About this exercise: Reproduce the data below verbatim from the line containing "Rendered at 2001 by 1125 pixels." through its final line, and produce nothing more.

** Data records follows **

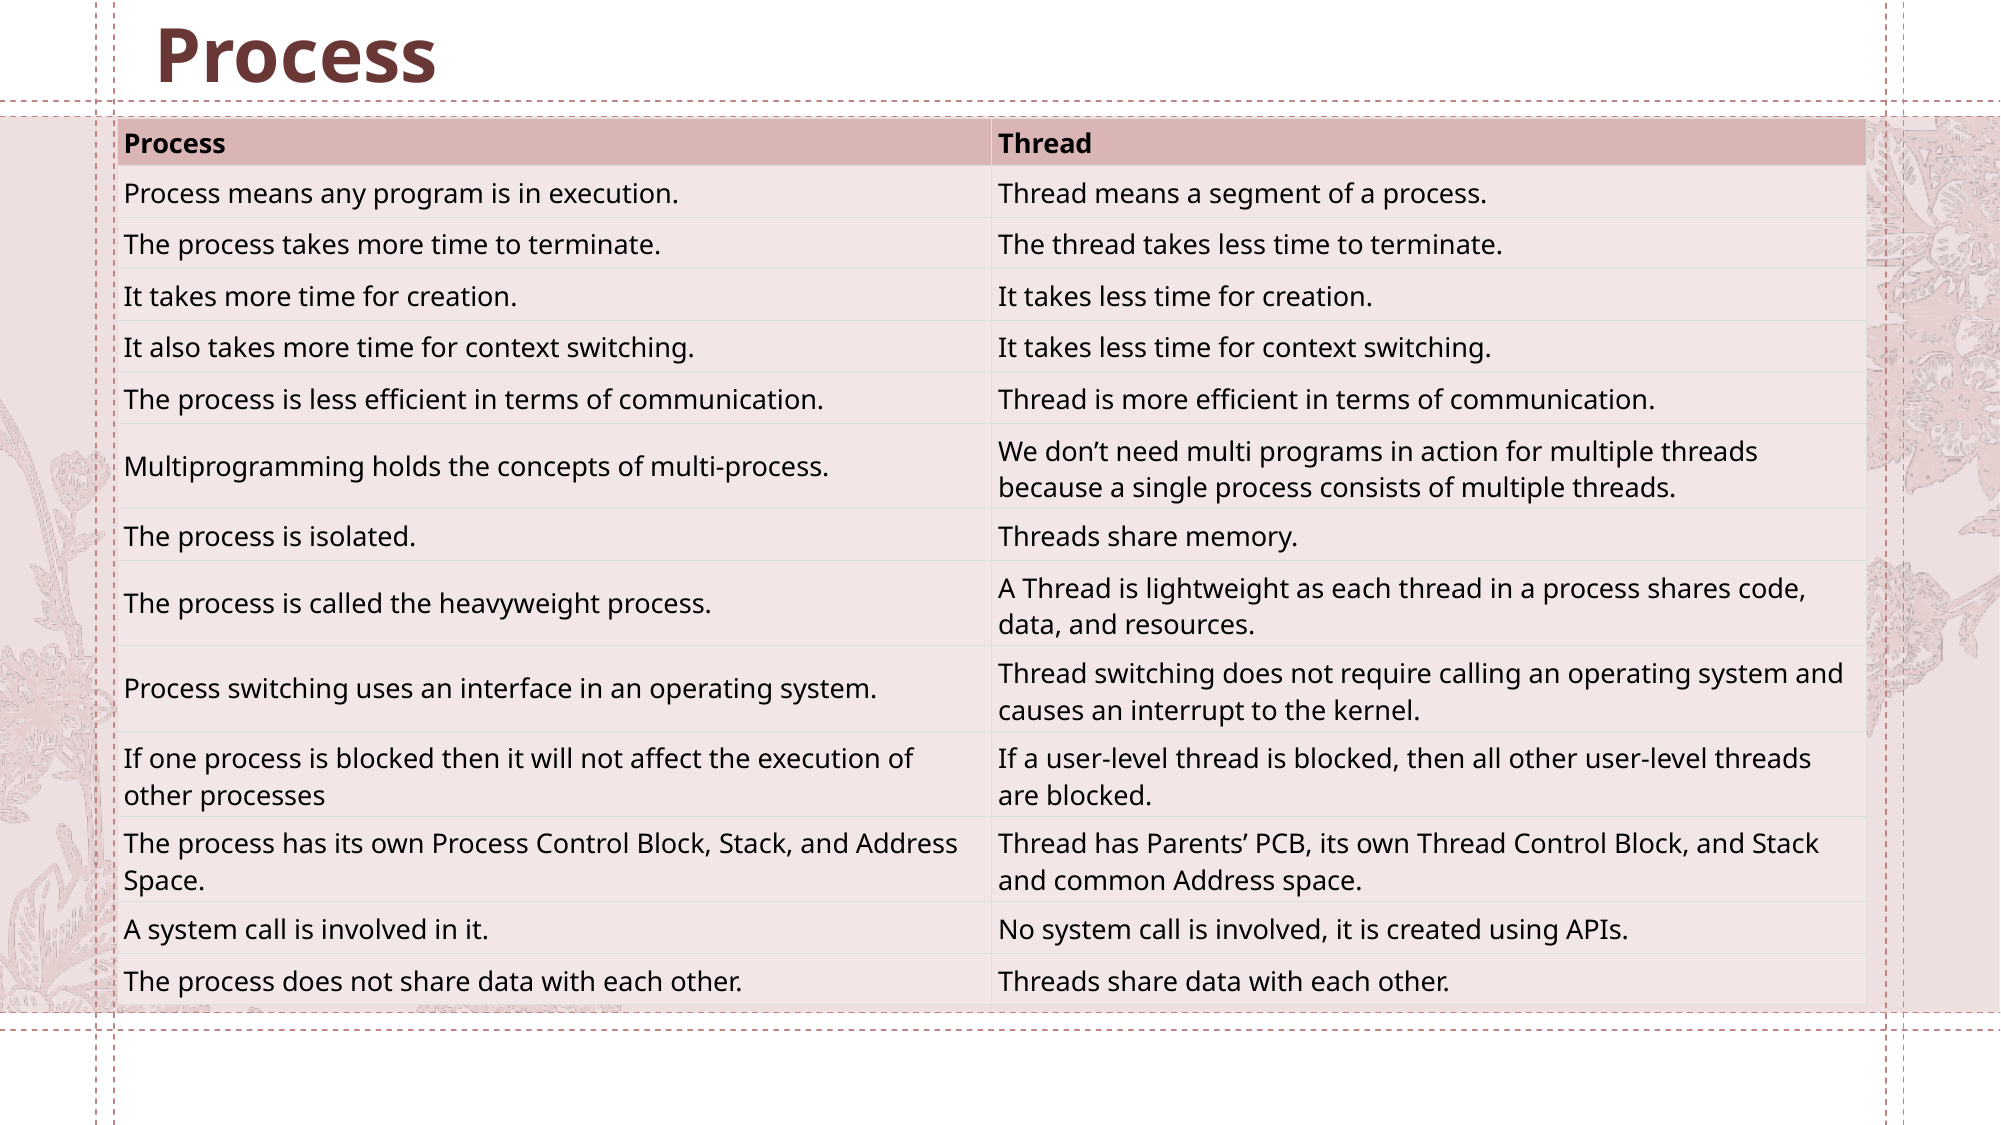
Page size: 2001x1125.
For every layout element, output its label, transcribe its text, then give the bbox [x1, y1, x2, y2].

table_cell It takes less time for context switching. [992, 321, 1866, 371]
table_cell The process does not share data with each other. [118, 954, 991, 1004]
table_cell A Thread is lightweight as each thread in a process shares code, data, and resources. [992, 561, 1866, 645]
table_cell Thread is more efficient in terms of communication. [992, 372, 1866, 423]
table_cell Thread switching does not require calling an operating system and causes an interrupt to the kernel. [992, 646, 1866, 731]
table_cell The process has its own Process Control Block, Stack, and Address Space. [118, 817, 991, 901]
text_box Process [139, 0, 1141, 105]
table_cell Threads share memory. [992, 509, 1866, 560]
table_header Process [118, 119, 991, 165]
table_cell If a user-level thread is blocked, then all other user-level threads are blocked. [992, 732, 1866, 816]
table_cell It takes more time for creation. [118, 269, 991, 320]
picture [0, 297, 778, 1013]
table_cell The process takes more time to terminate. [118, 218, 991, 268]
table_cell No system call is involved, it is created using APIs. [992, 902, 1866, 953]
table_header Thread [992, 119, 1866, 165]
table_cell Threads share data with each other. [992, 954, 1866, 1004]
table_cell We don’t need multi programs in action for multiple threads because a single process consists of multiple threads. [992, 424, 1866, 508]
table_cell It takes less time for creation. [992, 269, 1866, 320]
table_cell It also takes more time for context switching. [118, 321, 991, 371]
table_cell The thread takes less time to terminate. [992, 218, 1866, 268]
table_cell The process is called the heavyweight process. [118, 561, 991, 645]
table_cell A system call is involved in it. [118, 902, 991, 953]
table_cell Thread means a segment of a process. [992, 166, 1866, 217]
table_cell The process is isolated. [118, 509, 991, 560]
table_cell Process switching uses an interface in an operating system. [118, 646, 991, 731]
table_cell Process means any program is in execution. [118, 166, 991, 217]
table_cell Multiprogramming holds the concepts of multi-process. [118, 424, 991, 508]
picture [1240, 116, 2000, 873]
table_cell Thread has Parents’ PCB, its own Thread Control Block, and Stack and common Address space. [992, 817, 1866, 901]
table_cell If one process is blocked then it will not affect the execution of other processes [118, 732, 991, 816]
table_cell The process is less efficient in terms of communication. [118, 372, 991, 423]
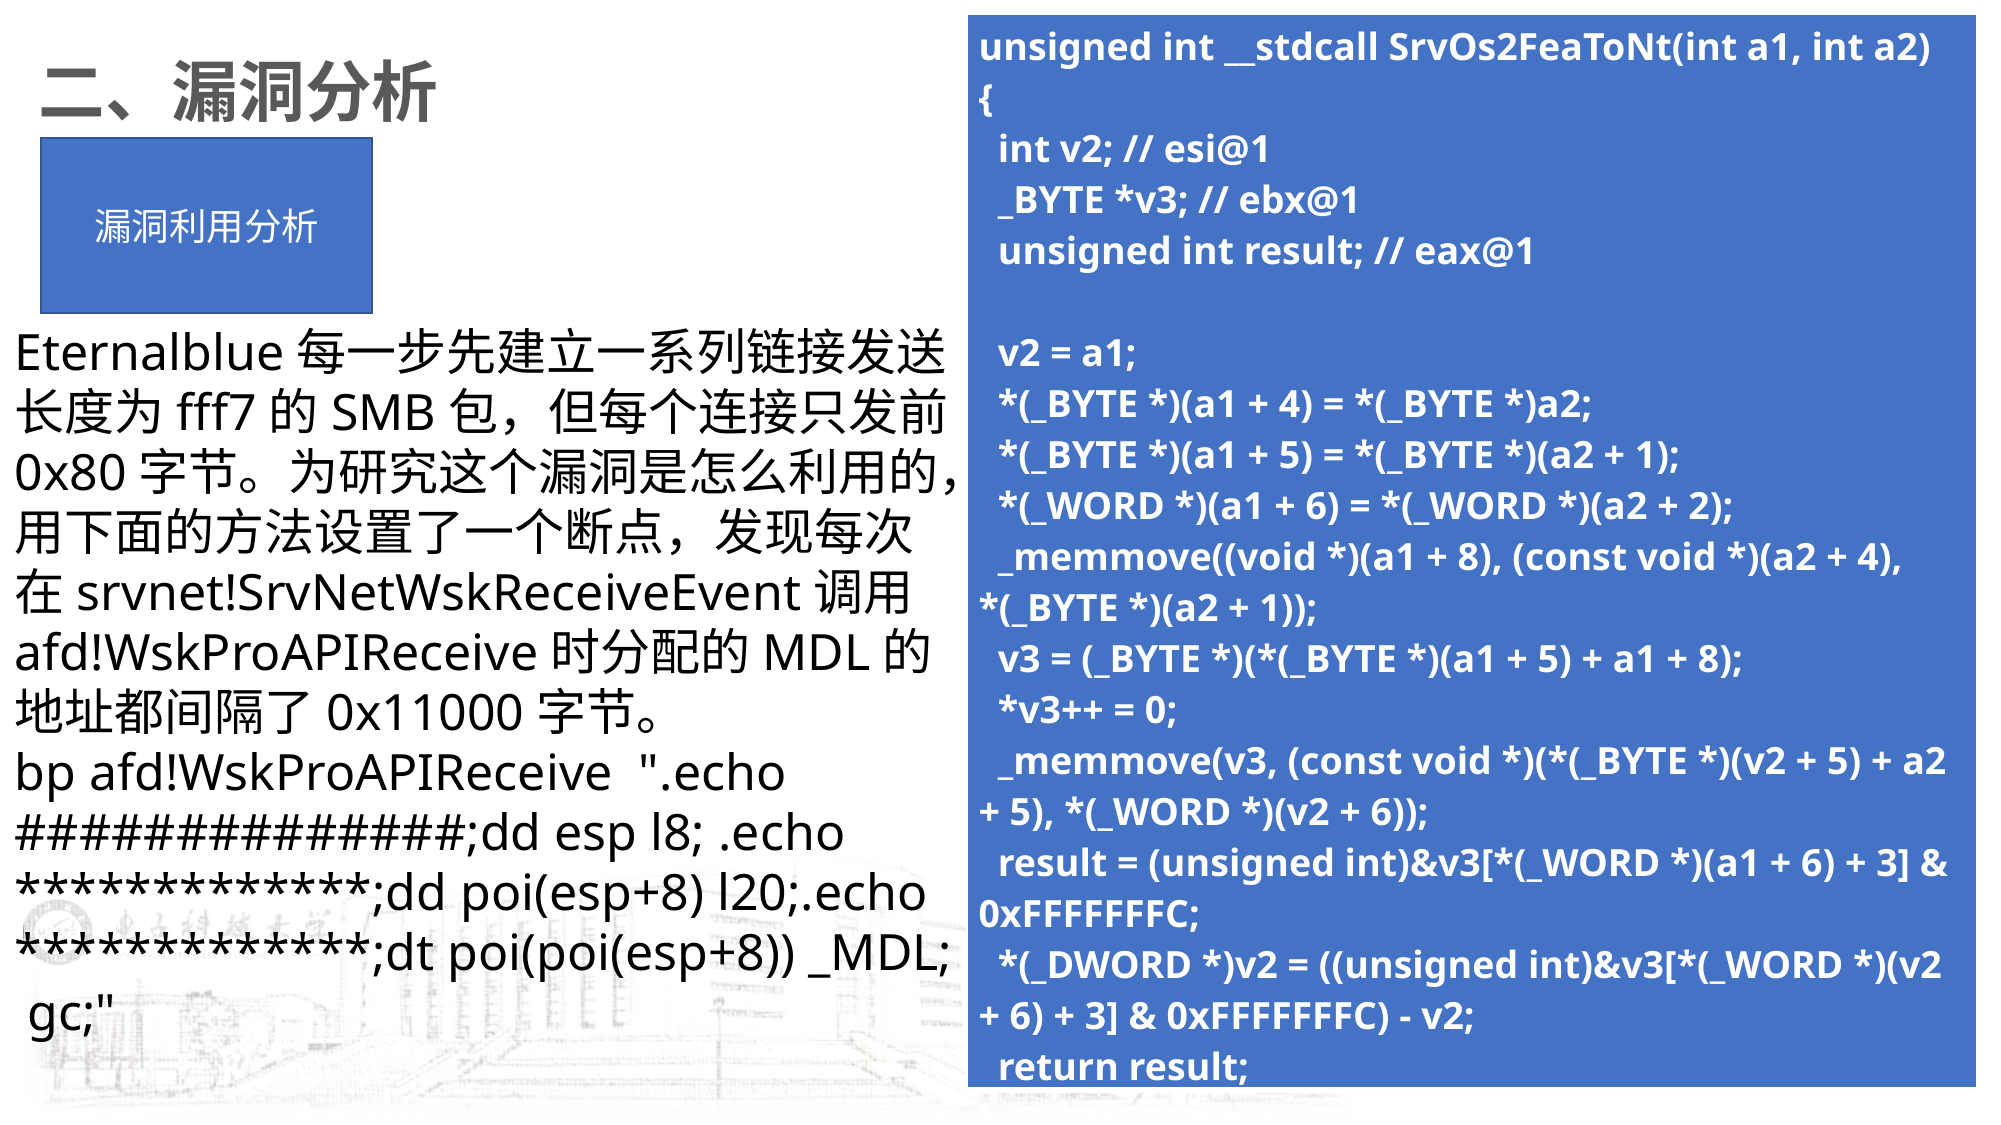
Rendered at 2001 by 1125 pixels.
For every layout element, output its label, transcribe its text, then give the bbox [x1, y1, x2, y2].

** End of Data records **

Result below:
Rendered at 2001 by 1125 pixels.
For every layout element, output its label, transcribe its text, then give the bbox [x1, y1, x2, y2].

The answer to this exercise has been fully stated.